Viele Menschen, die ein Gespenst oder eine Kreatur aus dem Bereich der Kryptozoologie, gesehen haben und öffentlich davon berichten, werden oft nur müde belächelt oder als psychisch labil beziehungsweise geistig gestört betitelt. Hier finden Sie Tipps, die für Ihre Glaubwürdigkeit von entscheidender Bedeutung sein könnten.
Knipsen ein Foto, sei es mit einer Digitalkamera oder einem Fotohandy. Visuelle Beweise von den feinstofflichen Wesen, aber auch Fußspuren (Mothman, Yeti, Nessie, Wolpertinger) anderen Auffälligkeiten, die visuell erkennbar sind und auf Bildmaterial festgehalten werden, erhöhen die Glaubwürdigkeit.
Notieren Sie Uhrzeit und Ort, an denen Ihnen eine metaphysische Begebenheit widerfahren ist. Beschreiben Sie Einzelheiten Größe, Form, Farbe, Raumtemperatur, Geruch und eventuell Geschlecht. In welcher Entfernung befand sich das "Objekt". Welche Geräusche gab es von sich, welche Emotionen löste es in Ihnen aus.
Sollte Ihnen ein fliegendes, rätselhaftes Wesen begegnen, sind die Himmelsrichtungen von Bedeutung. Woher kam, es wohin flog es? Norden, Süden Osten oder Westen? Wie schnell war seine Bewegung?
Falls Sie körperlichen Kontakt hatten, beschreiben Sie die Empfindungen, die solch eine Berührung auslöste.

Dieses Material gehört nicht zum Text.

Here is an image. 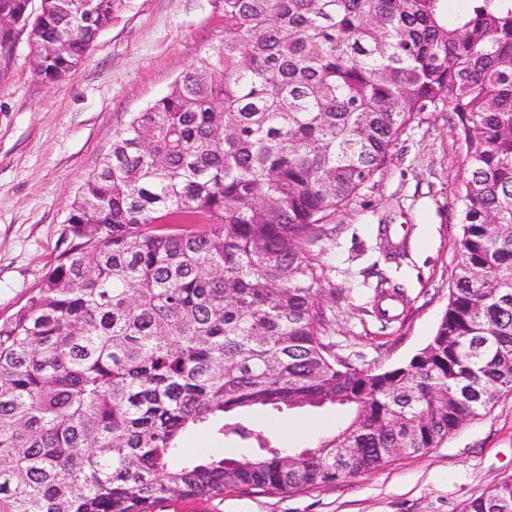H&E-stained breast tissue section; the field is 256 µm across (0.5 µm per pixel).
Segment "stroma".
Returning <instances> with one entry per match:
<instances>
[{"mask_svg":"<svg viewBox=\"0 0 512 512\" xmlns=\"http://www.w3.org/2000/svg\"><path fill=\"white\" fill-rule=\"evenodd\" d=\"M224 31L222 0H114L81 66L61 84L34 75L22 39L0 83V318L24 303L67 248L75 193L110 151L130 113L163 97ZM464 152L444 112L411 117L386 162L335 214L318 260L325 334L339 354L371 370L404 362L431 339L459 260L453 203ZM402 292L383 321L374 289ZM277 441L308 446L343 413L325 406L254 414ZM512 478V394L420 455L395 454L379 469L286 494L232 489L214 499L166 503L161 512H463Z\"/></svg>","mask_w":512,"mask_h":512,"instance_id":"35a3bbf8","label":"stroma"}]
</instances>
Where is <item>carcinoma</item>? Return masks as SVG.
<instances>
[{"mask_svg":"<svg viewBox=\"0 0 512 512\" xmlns=\"http://www.w3.org/2000/svg\"><path fill=\"white\" fill-rule=\"evenodd\" d=\"M30 20L59 84L112 0ZM224 0V33L131 115L70 205V246L0 321V512H159L229 488L286 494L421 454L512 392V0ZM26 0L0 13L28 18ZM420 112L465 156L447 308L384 371L325 341L314 247ZM339 406L305 448L243 423ZM206 432L220 448L183 444ZM343 448L356 452L344 454ZM464 512H512V480Z\"/></svg>","mask_w":512,"mask_h":512,"instance_id":"carcinoma-1","label":"carcinoma"}]
</instances>
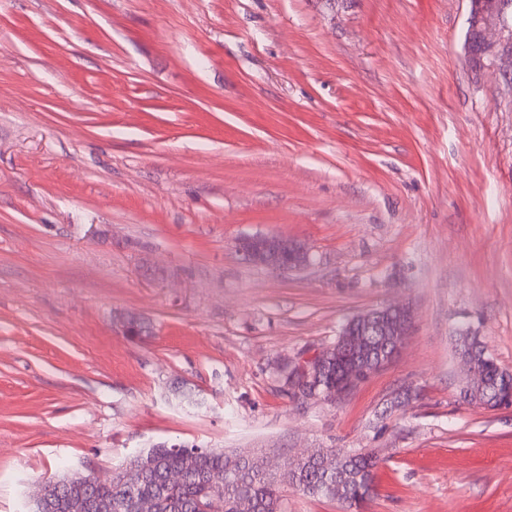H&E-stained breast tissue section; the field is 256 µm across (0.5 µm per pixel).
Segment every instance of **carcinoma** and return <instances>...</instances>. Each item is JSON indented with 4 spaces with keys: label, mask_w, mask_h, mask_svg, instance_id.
<instances>
[{
    "label": "carcinoma",
    "mask_w": 512,
    "mask_h": 512,
    "mask_svg": "<svg viewBox=\"0 0 512 512\" xmlns=\"http://www.w3.org/2000/svg\"><path fill=\"white\" fill-rule=\"evenodd\" d=\"M459 347L469 354L474 369L471 383L463 387V398L496 407L493 400L506 397L505 375L475 334L459 337ZM321 377L322 390L336 392V353L326 360ZM377 463V455L368 449L318 448L273 474L257 456L161 444L121 465L108 482L87 486L73 473L47 482L58 487L66 504L79 497L92 503L81 512H139L142 502L151 503L153 512H203L216 500L220 512H283V485L313 498L338 500L351 510L372 497Z\"/></svg>",
    "instance_id": "1"
}]
</instances>
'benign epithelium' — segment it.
Segmentation results:
<instances>
[{"mask_svg":"<svg viewBox=\"0 0 512 512\" xmlns=\"http://www.w3.org/2000/svg\"><path fill=\"white\" fill-rule=\"evenodd\" d=\"M512 14V0H470L471 24L469 42L486 51L493 49V27L507 22ZM239 248L254 262L282 271L304 265L305 248L293 241L256 235L239 242ZM412 313L407 307H382L361 313L350 319L341 329L336 341V355H345L353 363L345 371L336 397L357 386L389 363L399 352L400 337L409 334ZM328 352L323 351L310 359L295 363L288 374L292 392L303 398L320 395L319 371Z\"/></svg>","mask_w":512,"mask_h":512,"instance_id":"1","label":"benign epithelium"}]
</instances>
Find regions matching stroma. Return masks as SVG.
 <instances>
[{
    "label": "stroma",
    "instance_id": "stroma-1",
    "mask_svg": "<svg viewBox=\"0 0 512 512\" xmlns=\"http://www.w3.org/2000/svg\"><path fill=\"white\" fill-rule=\"evenodd\" d=\"M469 13L0 0V512L160 442L366 448L361 512H512V408L460 396L462 328L512 372V40L474 64ZM259 234L307 263L252 262ZM390 305L394 361L293 396L290 364ZM239 248L254 262L282 271H290L304 265L305 248L293 241L276 236L256 235L242 239Z\"/></svg>",
    "mask_w": 512,
    "mask_h": 512
}]
</instances>
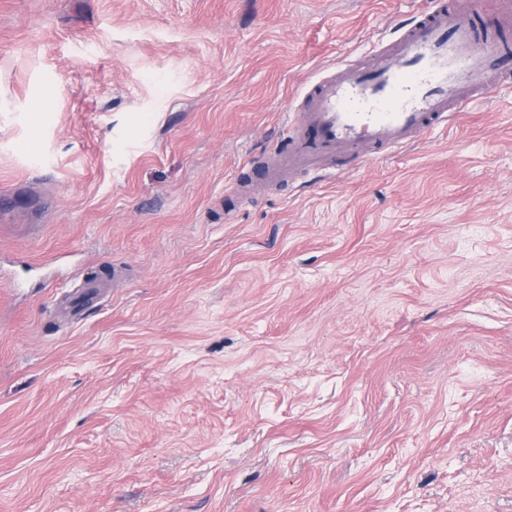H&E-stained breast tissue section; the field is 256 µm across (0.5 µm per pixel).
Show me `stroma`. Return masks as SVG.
I'll use <instances>...</instances> for the list:
<instances>
[{
    "instance_id": "1",
    "label": "stroma",
    "mask_w": 512,
    "mask_h": 512,
    "mask_svg": "<svg viewBox=\"0 0 512 512\" xmlns=\"http://www.w3.org/2000/svg\"><path fill=\"white\" fill-rule=\"evenodd\" d=\"M423 0H0V512H512V89L251 199Z\"/></svg>"
}]
</instances>
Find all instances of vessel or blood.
<instances>
[{
    "mask_svg": "<svg viewBox=\"0 0 512 512\" xmlns=\"http://www.w3.org/2000/svg\"><path fill=\"white\" fill-rule=\"evenodd\" d=\"M367 61L331 66L310 82L292 133L253 181L276 184L291 172L345 171L370 154L401 148L512 84V25L458 0H430Z\"/></svg>",
    "mask_w": 512,
    "mask_h": 512,
    "instance_id": "1",
    "label": "vessel or blood"
}]
</instances>
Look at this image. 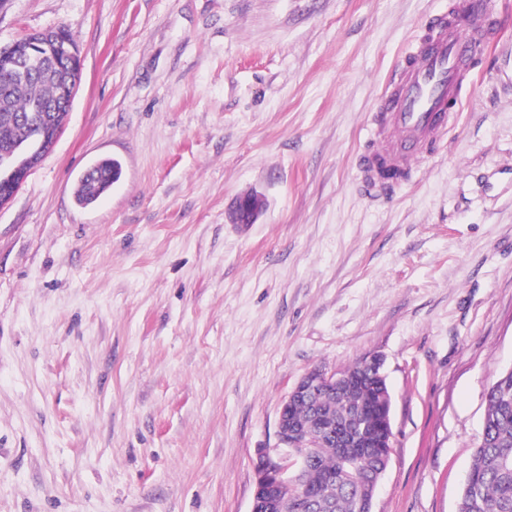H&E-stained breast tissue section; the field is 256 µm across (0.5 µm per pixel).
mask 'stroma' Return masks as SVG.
<instances>
[{
	"mask_svg": "<svg viewBox=\"0 0 512 512\" xmlns=\"http://www.w3.org/2000/svg\"><path fill=\"white\" fill-rule=\"evenodd\" d=\"M447 139L379 198L372 115L449 0H0V44L68 25L82 82L0 207V512H249L316 367L380 356L373 512H457L512 366V0ZM121 164L94 205L73 188ZM263 195L256 223L228 221ZM121 175V165L115 159H101L93 164L77 181L74 197L81 206L95 203Z\"/></svg>",
	"mask_w": 512,
	"mask_h": 512,
	"instance_id": "stroma-1",
	"label": "stroma"
}]
</instances>
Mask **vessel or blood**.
Wrapping results in <instances>:
<instances>
[{
  "label": "vessel or blood",
  "instance_id": "1",
  "mask_svg": "<svg viewBox=\"0 0 512 512\" xmlns=\"http://www.w3.org/2000/svg\"><path fill=\"white\" fill-rule=\"evenodd\" d=\"M490 0H457L453 13L427 24L385 89L371 121L373 149L359 157L365 192L410 180L426 146L449 132L463 103L473 61L489 39Z\"/></svg>",
  "mask_w": 512,
  "mask_h": 512
}]
</instances>
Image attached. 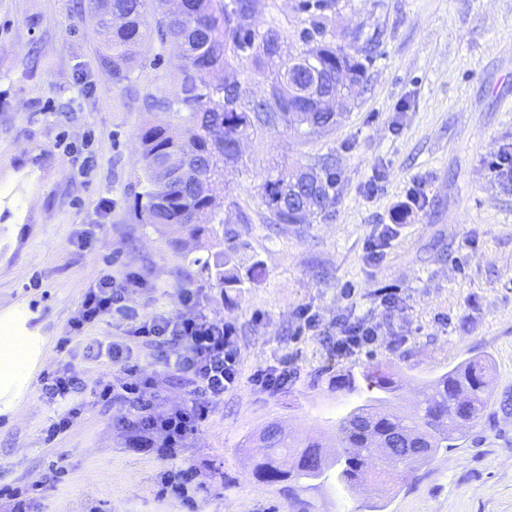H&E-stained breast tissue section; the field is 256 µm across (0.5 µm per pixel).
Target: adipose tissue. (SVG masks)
Instances as JSON below:
<instances>
[{"label":"adipose tissue","mask_w":512,"mask_h":512,"mask_svg":"<svg viewBox=\"0 0 512 512\" xmlns=\"http://www.w3.org/2000/svg\"><path fill=\"white\" fill-rule=\"evenodd\" d=\"M17 322L13 313L0 318V408L6 410L33 378L42 352L41 339L23 333Z\"/></svg>","instance_id":"adipose-tissue-1"}]
</instances>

Beachten Sie die Tageszeit, Licht- und Wetterverhältnisse. War es sonnig, regnerisch, dunkel, hell erleuchtet, gedämpftes Licht, wolkig oder leuchtete der Mond?
Versuchen Sie näheres über die Umgebung herauszufinden Land, Stadt, Straße, Hausnummer, Stockwerk, Zimmernummer
Falls es noch andere Augenzeugen gab, tauschen Sie Name und Adressen aus oder lassen Sie sich zumindest die Handynummer geben
Nun gilt es die gesammelten Beweise zu ordnen, einen Bericht zu schreiben und diesen eventuell an eine parapsychologische Beratungsstelle zur weiteren Untersuchungen weiterzuleiten. Noch ein Tipp zum Abschluss: Geben Sie niemals ihre Originale aus der Hand, immer nur Kopien.